MVA (Missing Value Analysis) describes the missing value patterns in a data file (data matrix). It can estimate the means, the covariance matrix, and the correlation matrix by using listwise, pairwise, regression, and EM estimation methods. Missing values themselves can be estimated (imputed), and you can then save the new data file.

Options

Categorical variables. String variables are automatically defined as categorical. For a long string variable, only the first eight characters are used to define categories. Quantitative variables can be designated as categorical by using the CATEGORICAL subcommand.

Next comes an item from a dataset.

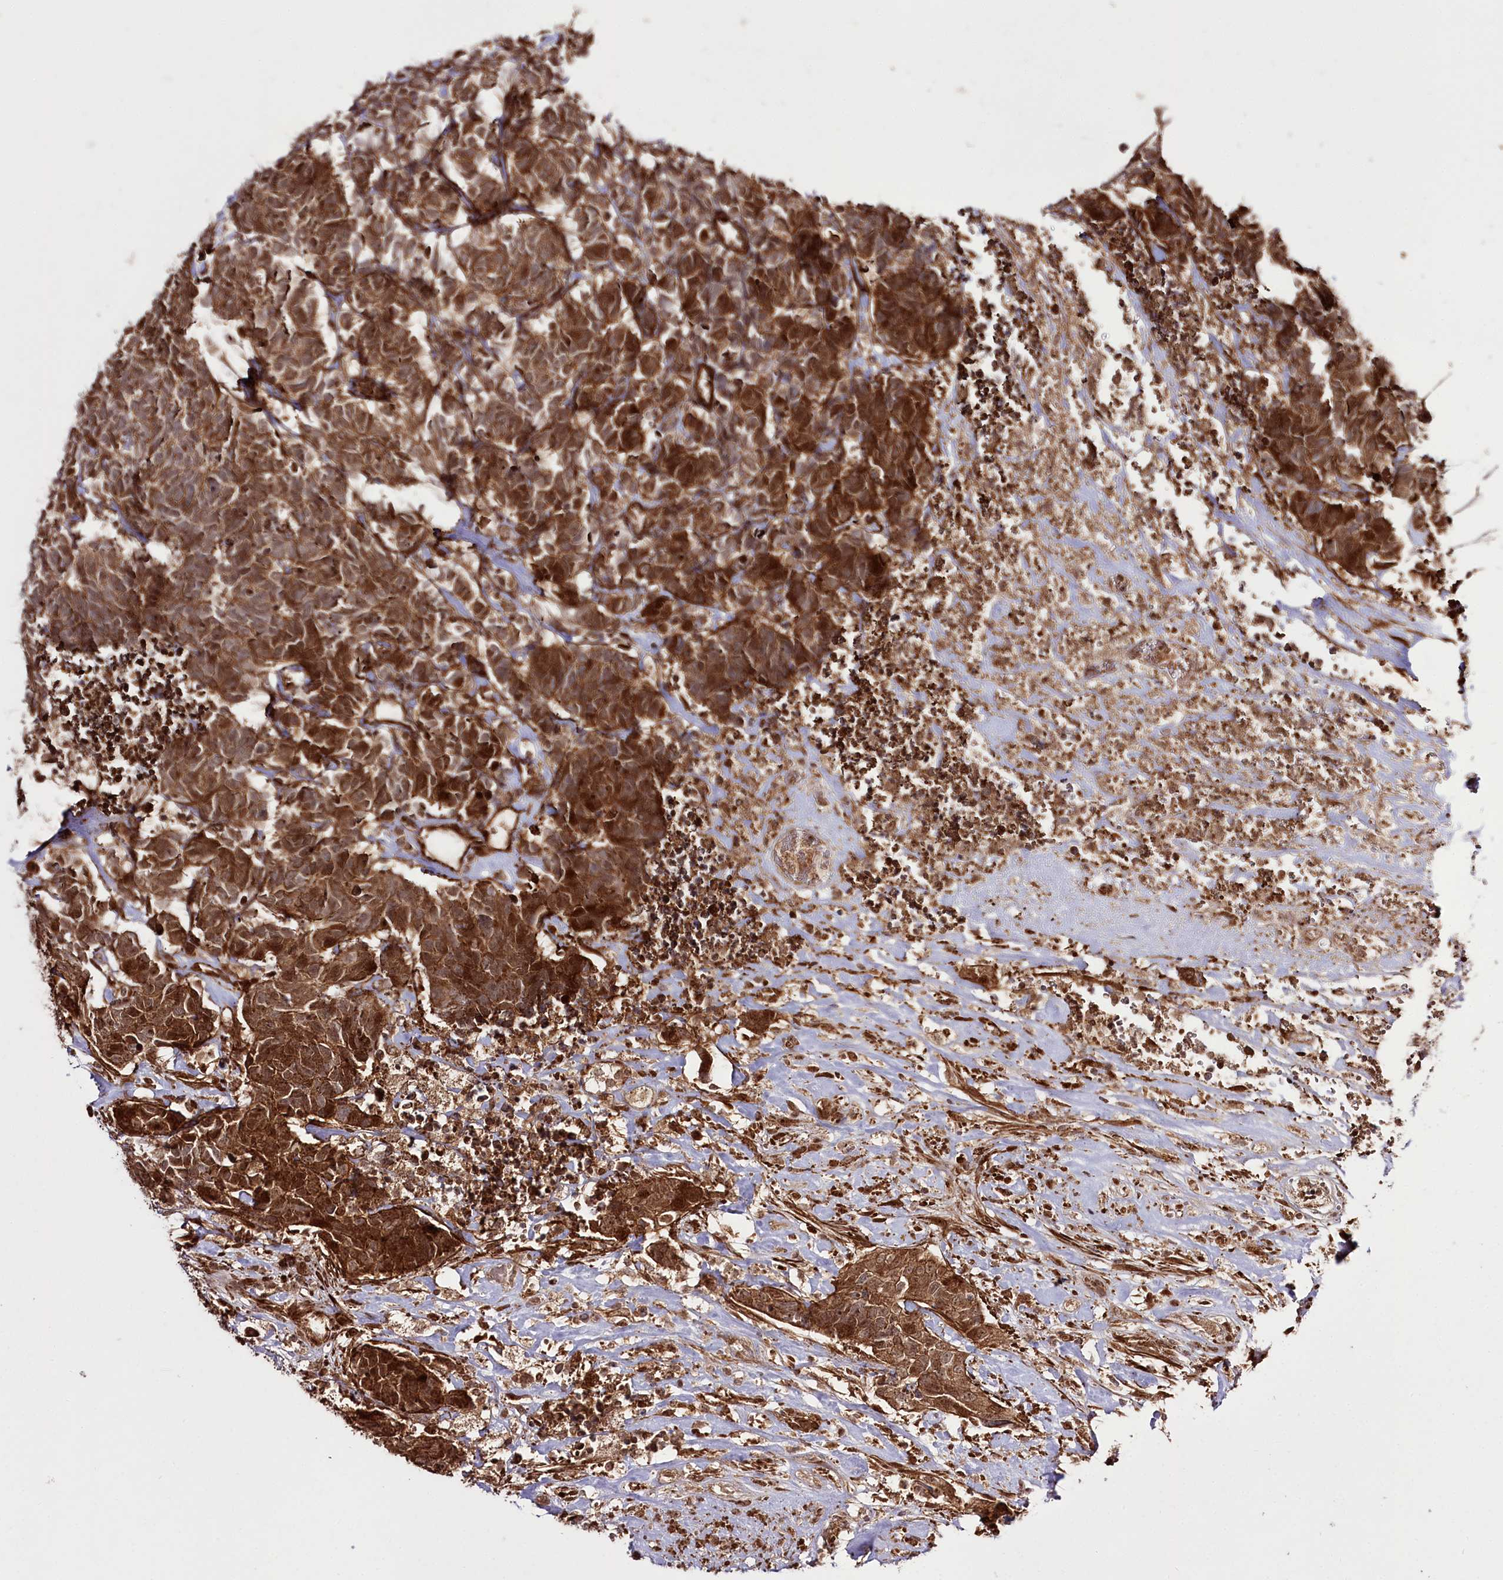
{"staining": {"intensity": "moderate", "quantity": ">75%", "location": "cytoplasmic/membranous"}, "tissue": "carcinoid", "cell_type": "Tumor cells", "image_type": "cancer", "snomed": [{"axis": "morphology", "description": "Carcinoma, NOS"}, {"axis": "morphology", "description": "Carcinoid, malignant, NOS"}, {"axis": "topography", "description": "Urinary bladder"}], "caption": "Protein staining of carcinoid tissue reveals moderate cytoplasmic/membranous staining in approximately >75% of tumor cells.", "gene": "REXO2", "patient": {"sex": "male", "age": 57}}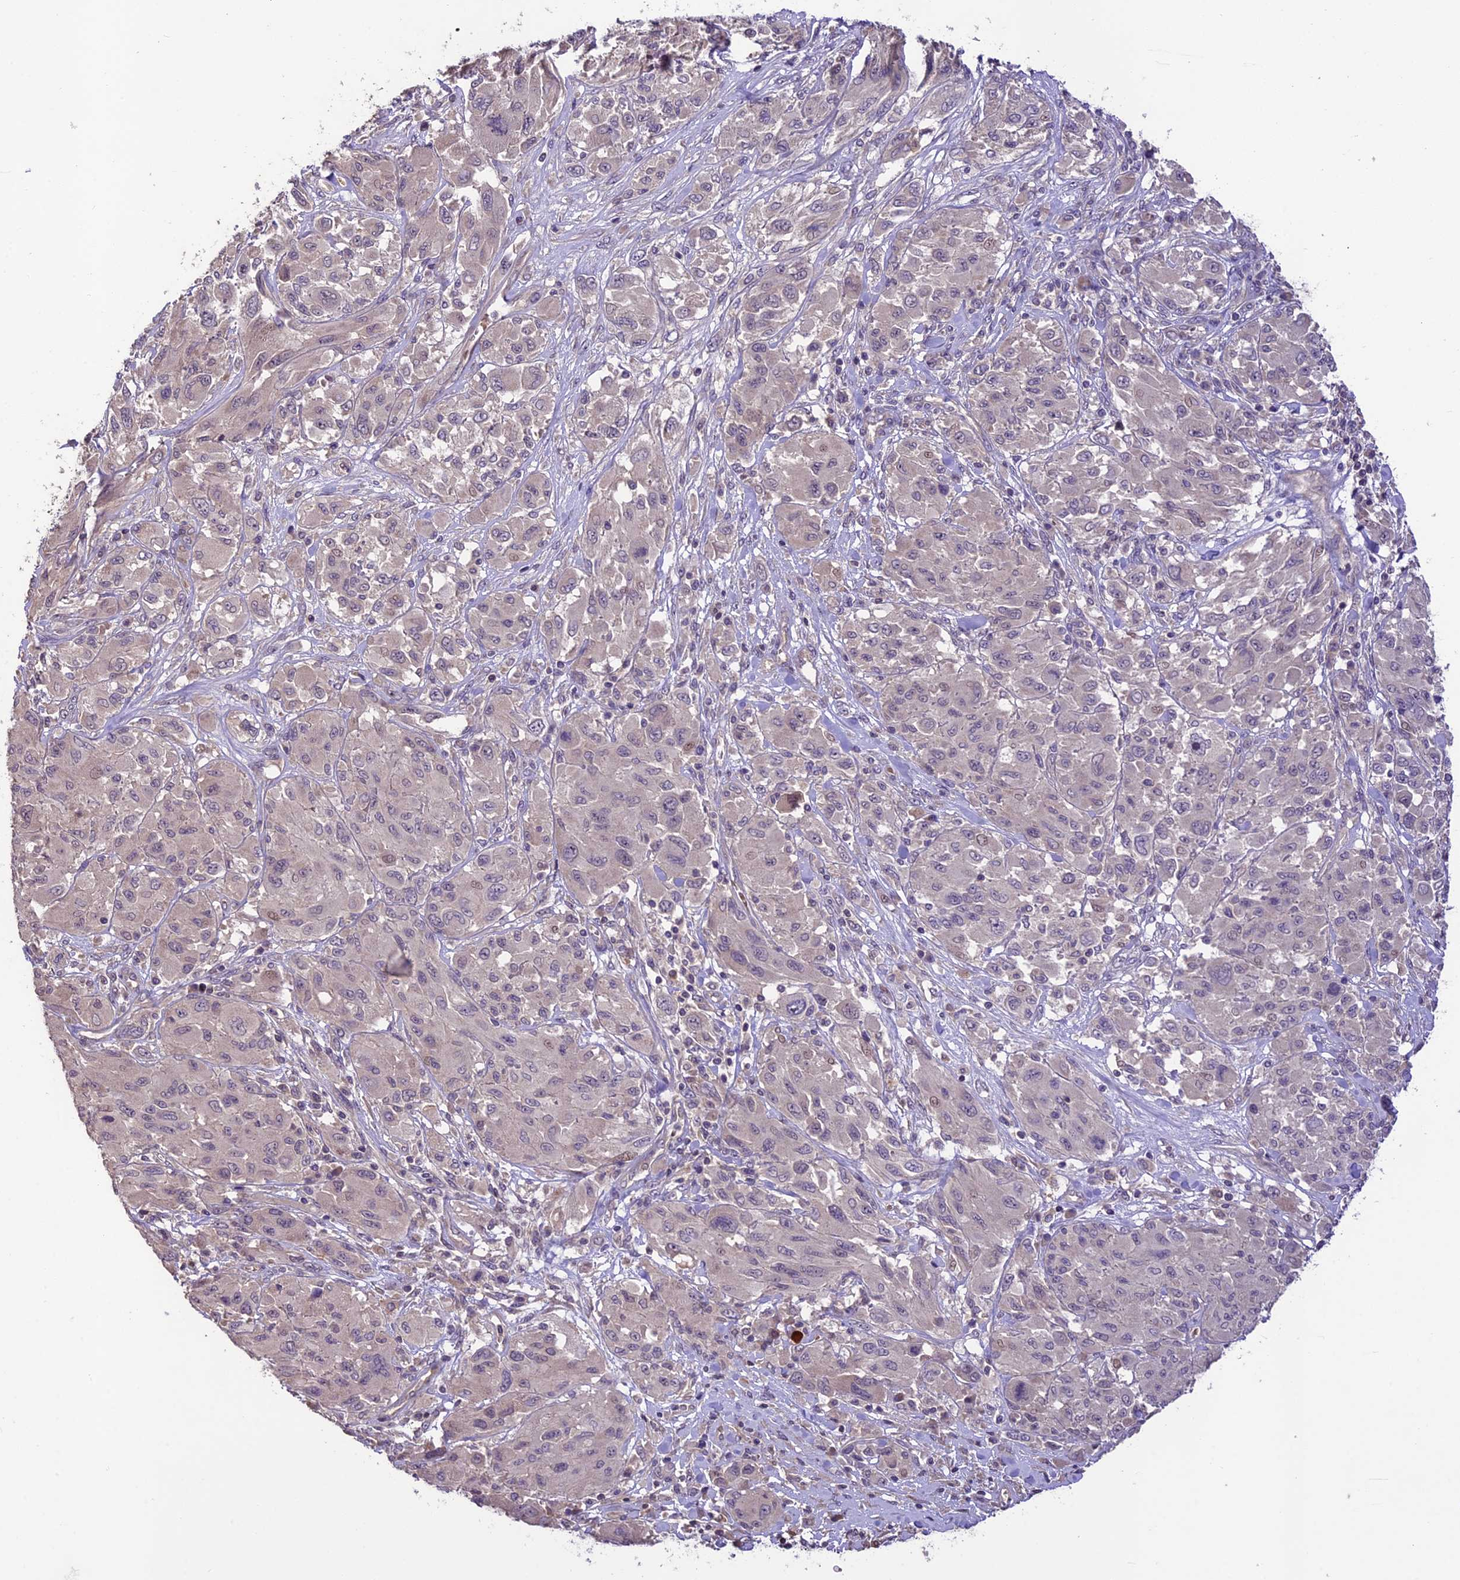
{"staining": {"intensity": "negative", "quantity": "none", "location": "none"}, "tissue": "melanoma", "cell_type": "Tumor cells", "image_type": "cancer", "snomed": [{"axis": "morphology", "description": "Malignant melanoma, NOS"}, {"axis": "topography", "description": "Skin"}], "caption": "DAB immunohistochemical staining of melanoma reveals no significant positivity in tumor cells. The staining was performed using DAB to visualize the protein expression in brown, while the nuclei were stained in blue with hematoxylin (Magnification: 20x).", "gene": "DGKH", "patient": {"sex": "female", "age": 91}}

MAXCAT specifies the maximum number of categories for any categorical variable. If any categorical variable has more than the specified number of distinct values, MVA is not executed.

Analyzing Patterns. For each quantitative variable, the TTEST subcommand produces a series of t tests. Values of the quantitative variable are divided into two groups, based on the presence or absence of other variables. These pairs of groups are compared using the t test.

Crosstabulating Categorical Variables. The CROSSTAB subcommand produces a table for each categorical variable, showing, for each category, how many nonmissing values are in the other variables and the percentages of each type of missing value.

Displaying Patterns. DPATTERN displays a case-by-case data pattern with codes for system-missing, user-missing, and extreme values. MPATTERN displays only the cases that have missing values and sorts by the pattern that is formed by missing values. TPATTERN tabulates the cases that have a common pattern of missing values. The pattern tables have sorting options. Also, descriptive variables can be specified.

Labeling Cases. For pattern tables, an ID variable can be specified to label cases.

Suppression of Rows. To shorten tables, the PERCENT keyword suppresses missing-value patterns that occur relatively infrequently.

Statistics. Displays of univariate, listwise, and pairwise statistics are available.

Estimation. EM and REGRESSION use different algorithms to supply estimates of missing values, which are used in calculating estimates of the mean vector, the covariance matrix, and the correlation matrix of dependent variables. The estimates can be saved as replacements for missing values in a new data file.

Basic Specification

The basic specification depends on whether you want to describe the missing data pattern or estimate statistics. Often, description is done first, and then, considering the results, an estimation is done. Alternatively, both description and estimation can be done by using the same MVA command.

Descriptive Analysis. A basic descriptive specification includes a list of variables and a statistics or pattern subcommand. For example, a list of variables and the subcommand DPATTERN would show missing value patterns for all cases with respect to the list of variables.

Estimation. A basic estimation specification includes a variable list and an estimation method. For example, if the EM method is specified, the following are estimated: the mean vector, the covariance matrix, and the correlation matrix of quantitative variables with missing values.